A few legendary bumps here and there, chickens running free under a bridge, garbage on the side of the road that probably isn't disposed of. Garbage from the rich and the poor.

Yay, I'm a chicken,
unfortunately I have nothing to do.
My house is clean and nice,
I eat more than twice.
Day in, day out!
Day in, day out!
I'm slowly getting fat.
I swear I feel that
The hen is in a similar situation
she's getting fat, congratulation!
The butcher is he
and will kill me.
Oh, I'm a chicken, wow!
What now?
Aren't we all chickens? The houses are nested together and appear simple and functional. They use whatever is suitable. Can I take a look inside? Not really. I don't want to be the butcher. Sam explains it to me like this: "If your life is dark grey day and night, you build with all the colours and materials you can find. The houses get a soul. We whitewash everything dark."

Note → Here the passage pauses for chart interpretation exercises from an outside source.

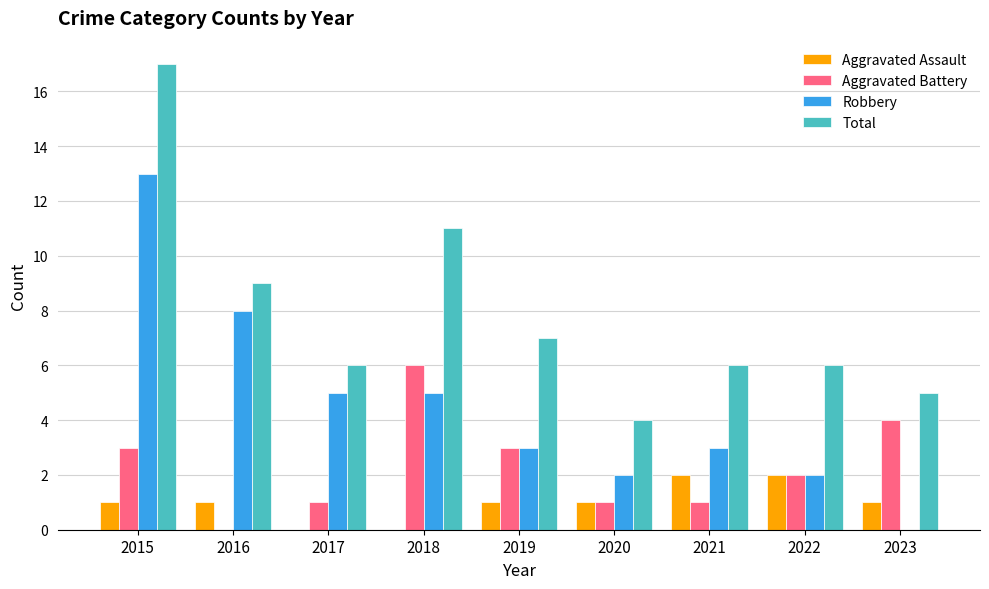

Which series has the largest total across all categories?

Total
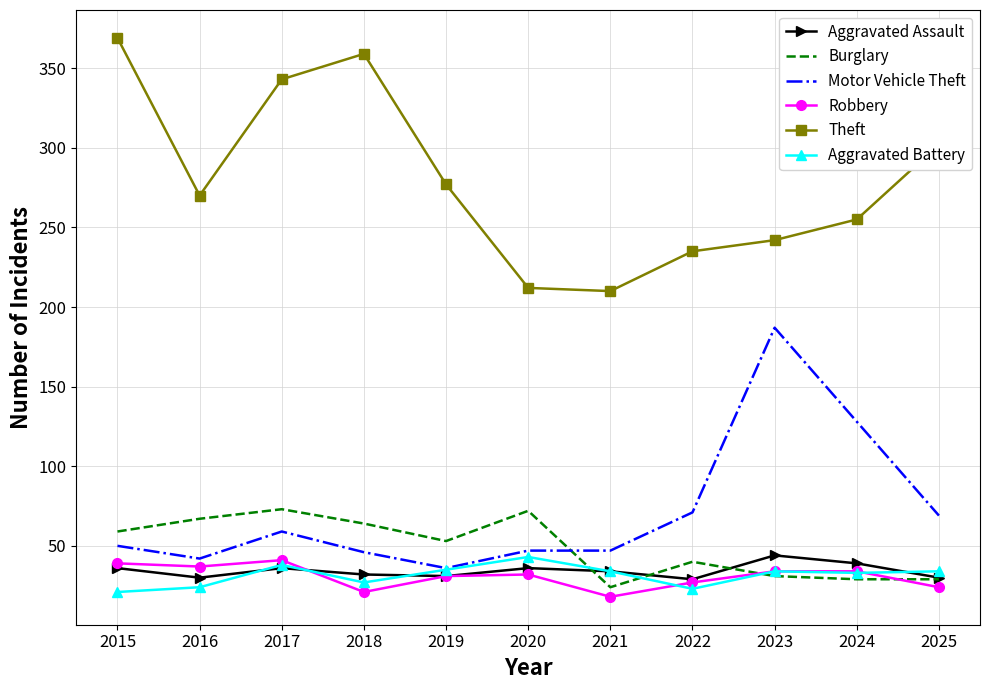

How many intersections are there between Motor Vehicle Theft and Burglary?

1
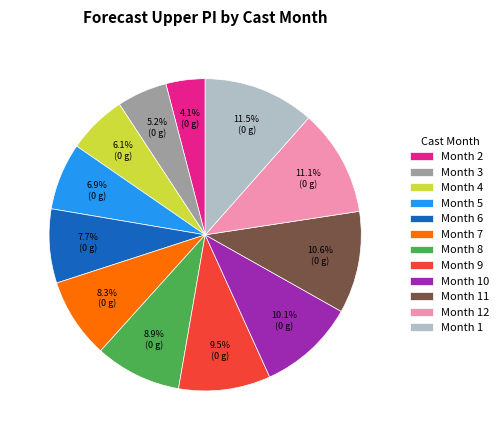

Does any single category account for the majority?

No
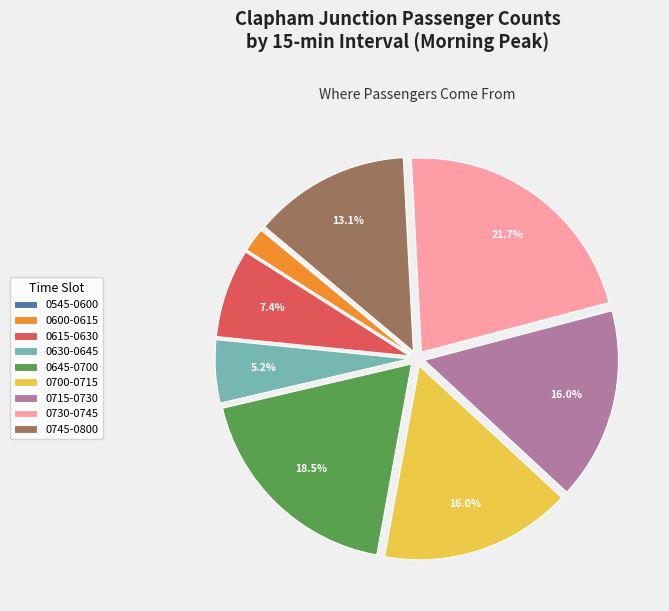

What is the largest slice in the pie chart?

0730-0745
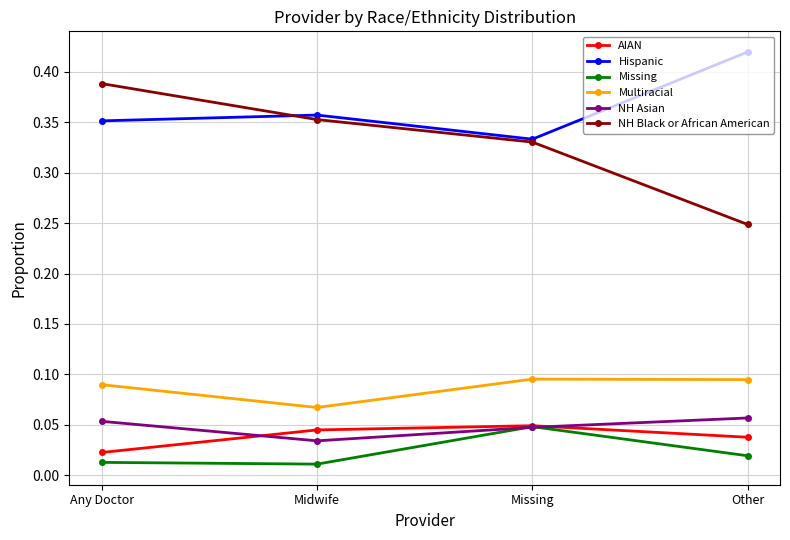

Between Any Doctor and Midwife, which series saw the biggest shift?

NH Black or African American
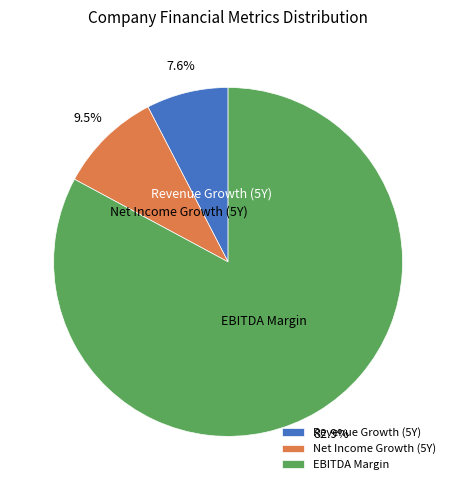

Rank the categories by value from lowest to highest.

Revenue Growth (5Y), Net Income Growth (5Y), EBITDA Margin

OK, now I can better classify the many brightly colored things in the shops. They are supposed to make life a little more bearable. With that in mind, we say goodbye as unspectacularly as always. Tomorrow we're going back to Jakarta and on to the Philippines.
Sam wants to make it. His working days are long. Next year he has a few days' vacation. We want to meet again. There is so much to talk about. But who knows what next year will bring?